→ **What to work on**
Pull out every line in the records below that contains the string "formar", and treat uppercase and lowercase letters as distinct.

→ **Data shown**
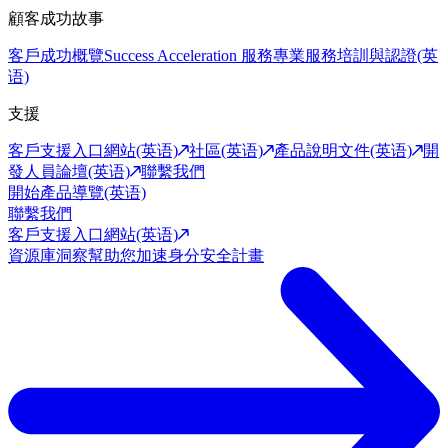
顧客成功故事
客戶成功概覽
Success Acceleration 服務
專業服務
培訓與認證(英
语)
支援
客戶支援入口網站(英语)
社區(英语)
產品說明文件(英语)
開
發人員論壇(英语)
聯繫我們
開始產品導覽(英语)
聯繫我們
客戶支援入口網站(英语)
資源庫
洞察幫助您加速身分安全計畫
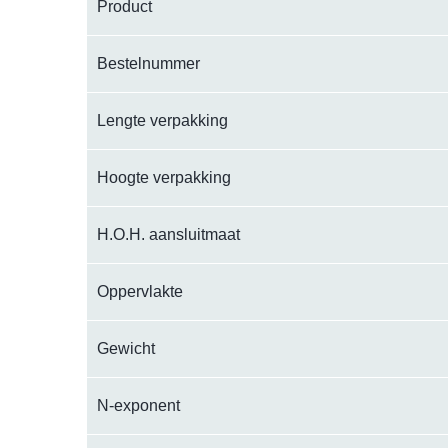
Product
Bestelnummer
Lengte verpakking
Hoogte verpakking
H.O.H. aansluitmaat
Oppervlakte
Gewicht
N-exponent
==
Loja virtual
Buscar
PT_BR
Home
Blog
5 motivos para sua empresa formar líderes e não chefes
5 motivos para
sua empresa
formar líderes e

→ **Response for this exercise**
5 motivos para sua empresa formar líderes e não chefes
formar líderes e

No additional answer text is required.